#### [About this task]
Reproduce each of the entries that follow, exactly.

Saved data entries
-- -- --

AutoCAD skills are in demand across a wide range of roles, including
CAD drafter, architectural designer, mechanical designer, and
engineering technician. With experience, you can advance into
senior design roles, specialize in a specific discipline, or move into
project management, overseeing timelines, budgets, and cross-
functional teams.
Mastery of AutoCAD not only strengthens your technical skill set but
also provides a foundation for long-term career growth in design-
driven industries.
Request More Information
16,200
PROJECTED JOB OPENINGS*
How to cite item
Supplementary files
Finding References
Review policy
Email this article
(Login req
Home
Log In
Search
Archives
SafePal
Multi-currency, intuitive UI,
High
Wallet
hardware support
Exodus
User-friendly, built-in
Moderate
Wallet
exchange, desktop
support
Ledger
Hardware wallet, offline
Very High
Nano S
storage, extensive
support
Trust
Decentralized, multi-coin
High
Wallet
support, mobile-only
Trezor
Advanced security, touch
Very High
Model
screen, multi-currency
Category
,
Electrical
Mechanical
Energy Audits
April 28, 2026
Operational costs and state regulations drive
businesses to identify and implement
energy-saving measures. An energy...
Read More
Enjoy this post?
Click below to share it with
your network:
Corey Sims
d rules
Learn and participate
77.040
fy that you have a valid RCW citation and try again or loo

-- -- --

#### [Result]
AutoCAD skills are in demand across a wide range of roles, including
CAD drafter, architectural designer, mechanical designer, and
engineering technician. With experience, you can advance into
senior design roles, specialize in a specific discipline, or move into
project management, overseeing timelines, budgets, and cross-
functional teams.
Mastery of AutoCAD not only strengthens your technical skill set but
also provides a foundation for long-term career growth in design-
driven industries.
Request More Information
16,200
PROJECTED JOB OPENINGS*
How to cite item
Supplementary files
Finding References
Review policy
Email this article
(Login req
Home
Log In
Search
Archives
SafePal
Multi-currency, intuitive UI,
High
Wallet
hardware support
Exodus
User-friendly, built-in
Moderate
Wallet
exchange, desktop
support
Ledger
Hardware wallet, offline
Very High
Nano S
storage, extensive
support
Trust
Decentralized, multi-coin
High
Wallet
support, mobile-only
Trezor
Advanced security, touch
Very High
Model
screen, multi-currency
Category
,
Electrical
Mechanical
Energy Audits
April 28, 2026
Operational costs and state regulations drive
businesses to identify and implement
energy-saving measures. An energy...
Read More
Enjoy this post?
Click below to share it with
your network:
Corey Sims
d rules
Learn and participate
77.040
fy that you have a valid RCW citation and try again or loo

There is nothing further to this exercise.